Introduction to SSL
The SSL protocol was originally developed by Netscape for Web browsers. SSL is a set of rules governing authentication and encrypted communication between clients and servers. SSL is widely used on the Internet by an increasing number of varied applications, especially for interactions that involve exchanging confidential information such as credit card numbers. SSL evolved into the Transport Layer Security (TLS) Version 1 standard.
SSL is positioned as a protocol layer between the Transmission Control Protocol (TCP) layer and the application to form a secure connection between clients and servers so that they can communicate in a secure manner over a network by providing:
- Privacy, where data messages are encrypted so that only the two application endpoints understand the data.
- Integrity, where message digests detect if any data was altered in flight.
- Authentication, which verifies the identity of the remote node, application, or user by using digital certificates.
Figure 1 shows an example of a TCP/IP network using SSL.

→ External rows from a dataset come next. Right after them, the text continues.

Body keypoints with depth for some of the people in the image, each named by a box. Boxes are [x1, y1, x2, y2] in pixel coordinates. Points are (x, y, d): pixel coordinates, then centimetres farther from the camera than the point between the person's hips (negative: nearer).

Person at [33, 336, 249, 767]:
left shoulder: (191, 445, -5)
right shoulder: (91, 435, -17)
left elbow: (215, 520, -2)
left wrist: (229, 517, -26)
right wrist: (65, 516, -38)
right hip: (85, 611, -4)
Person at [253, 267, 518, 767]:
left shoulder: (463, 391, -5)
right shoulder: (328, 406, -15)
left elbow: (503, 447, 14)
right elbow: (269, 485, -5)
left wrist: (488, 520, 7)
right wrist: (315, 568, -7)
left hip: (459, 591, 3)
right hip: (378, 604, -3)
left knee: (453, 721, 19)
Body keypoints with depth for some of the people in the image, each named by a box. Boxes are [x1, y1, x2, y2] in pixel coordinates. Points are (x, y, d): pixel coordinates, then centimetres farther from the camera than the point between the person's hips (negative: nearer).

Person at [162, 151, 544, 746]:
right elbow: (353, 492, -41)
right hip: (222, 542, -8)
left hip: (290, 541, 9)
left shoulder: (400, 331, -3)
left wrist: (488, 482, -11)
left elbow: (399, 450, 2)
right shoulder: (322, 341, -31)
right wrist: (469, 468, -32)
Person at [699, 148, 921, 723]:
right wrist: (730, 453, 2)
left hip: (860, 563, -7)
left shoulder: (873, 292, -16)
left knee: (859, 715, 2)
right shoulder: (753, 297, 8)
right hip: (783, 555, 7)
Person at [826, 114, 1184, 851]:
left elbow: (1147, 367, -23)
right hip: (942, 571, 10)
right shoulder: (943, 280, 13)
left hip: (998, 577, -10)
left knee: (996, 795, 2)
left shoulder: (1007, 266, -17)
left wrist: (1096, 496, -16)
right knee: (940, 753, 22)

Figure 1. TCP/IP network using SSL
This type of secure connection ensures that all data exchanged between clients and servers is encrypted, and is therefore not readable by a third party on the Internet. SSL has gained popularity in the Internet industry primarily because of its use of public-key certificates as a means of authenticating principles.To establish the connection, SSL requires, at a minimum, a server certificate. As part of the initial SSL handshake process, the server presents its certificate to the client to authenticate the server's identity. The authentication process uses public-key encryption and digital signatures to confirm that the server is, in fact, who the server claims to be (that is, the server's certificate is valid).Once the server has been authenticated (that is, the client determines that the server's certificate is valid), the client and server use techniques of public-key encryption to exchange a symmetric key, which is then used to encrypt all the information exchanged for the remainder of the SSL session. Message digests are used to detect data tampering. A different key is created for each client and server connection. As a result, if unauthorized users intercept and decrypt a session key (which is unlikely), they cannot use it to monitor later SSL sessions.